Sermon from Rev. Carol Kelly
“We are given mistakes,
We are given nightmares,
And our task is to turn them into poetry.
And were I truly a poet,
I would feel that every moment of life is poetic,
Every moment of my life is a kind of clay I have to mold
The actual poet’s task is true for the poetic Spirit in everyone,
The work of giving form, expression,
To everything that happens,
Thus discovering and revealing meaning,
‘the pattern of glory’
Discovering that all experiences, light or dark,
Are stars-
And take their place in the constellation of wholeness”
The Journals of Helen M. Luke
We have come to the end of Epiphany and we can sense it. We do not want the star of grace to go too far away.
It will abide with us if we can keep the heart’s light of our prayer alive. The light of grace has touched our hearts and awakened long-buried treasures: our ideals, our hopes, our devotion. The magenta at the altar works right into our souls, reminding us of our true origins but more importantly of our destination as evolving human beings.
How do we hold our ideals in an “inner lantern” protected, yet steady, and go forth practicing a love which is selfless and perhaps brings no reward?
In the Gospel this morning we encounter Christ as He heals a woman who had been afflicted and unable to stand upright for eighteen years. (Luke 13:10-17) He has compassion for her, lays His hands on her and she is able to stand up straight. He is met by the rebuke of the Pharisees, by the “rules, (man-made) which state that He cannot “work” on the Sabbath.
In general, rules are made so that people do not have to think. We make rules so that we can all just stop at the stop sign and drive on the right side of the road so we don’t have to make it up as we go along. We don’t want to have to decide every time, what to do or what the form or process should be. This keeps everything going smoothly in certain areas. But what happens when the stoplight is broken? Interestingly, people get creative. They wake up to the other cars at the intersection, wait for them, let them through, everybody takes turns! It becomes a beautiful “dance” although it takes a little longer. Could this apply elsewhere?
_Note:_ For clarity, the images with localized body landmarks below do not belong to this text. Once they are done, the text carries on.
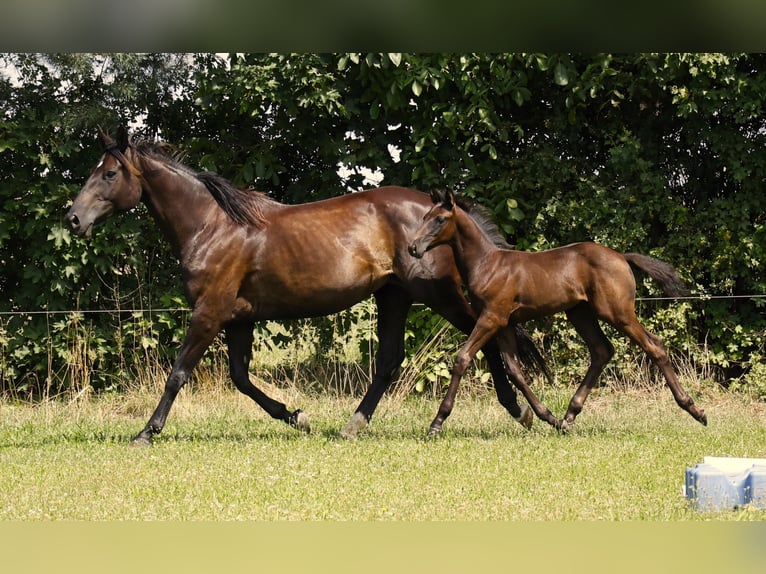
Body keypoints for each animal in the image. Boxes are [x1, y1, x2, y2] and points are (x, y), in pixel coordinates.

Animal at [66, 129, 544, 446]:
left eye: (109, 174)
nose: (72, 219)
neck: (213, 227)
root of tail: (439, 208)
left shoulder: (209, 312)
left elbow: (178, 373)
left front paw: (146, 433)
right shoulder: (238, 319)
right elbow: (241, 378)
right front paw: (297, 417)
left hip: (436, 293)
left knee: (483, 337)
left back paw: (517, 411)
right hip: (394, 295)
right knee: (390, 360)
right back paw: (352, 426)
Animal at [408, 189, 708, 436]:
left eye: (440, 220)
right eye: (424, 217)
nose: (413, 247)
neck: (487, 264)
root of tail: (622, 257)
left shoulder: (492, 318)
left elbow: (462, 359)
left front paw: (437, 423)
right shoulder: (505, 324)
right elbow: (515, 372)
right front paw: (548, 417)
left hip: (616, 313)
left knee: (654, 345)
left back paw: (695, 410)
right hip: (580, 313)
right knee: (602, 350)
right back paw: (569, 416)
The Pharisees continue to persecute and condemn Jesus for “breaking the rules” on the Sabbath. He actually brings the woman into her full humanity by allowing her to stand upright. This may seem trivial to us: “Why can’t they just see that this is more important?” But we too have rigidity of thought. We too have rules that we follow blindly, without much consideration and we can easily fall into condemnation of those who do not follow the rules.
In “The Spirit of the Circling Stars” Adam Bittleston writes: “Wherever we are rigid in thought, we are liable to cruelty, however little intended; and the way to transmutation of thought is through a fire of sacrifice, which prepares us to accept radically different conceptions of the world, whatever their consequences for ourselves may be.”
We are called upon to be creative in solving the problems which we must begin to love. This might mean breaking some old forms in order to find new ones. We are called upon to understand more deeply the One whose presence is among us, ready to heal us on the Sabbath, to bring the one great rule of love into the center of our consciousness.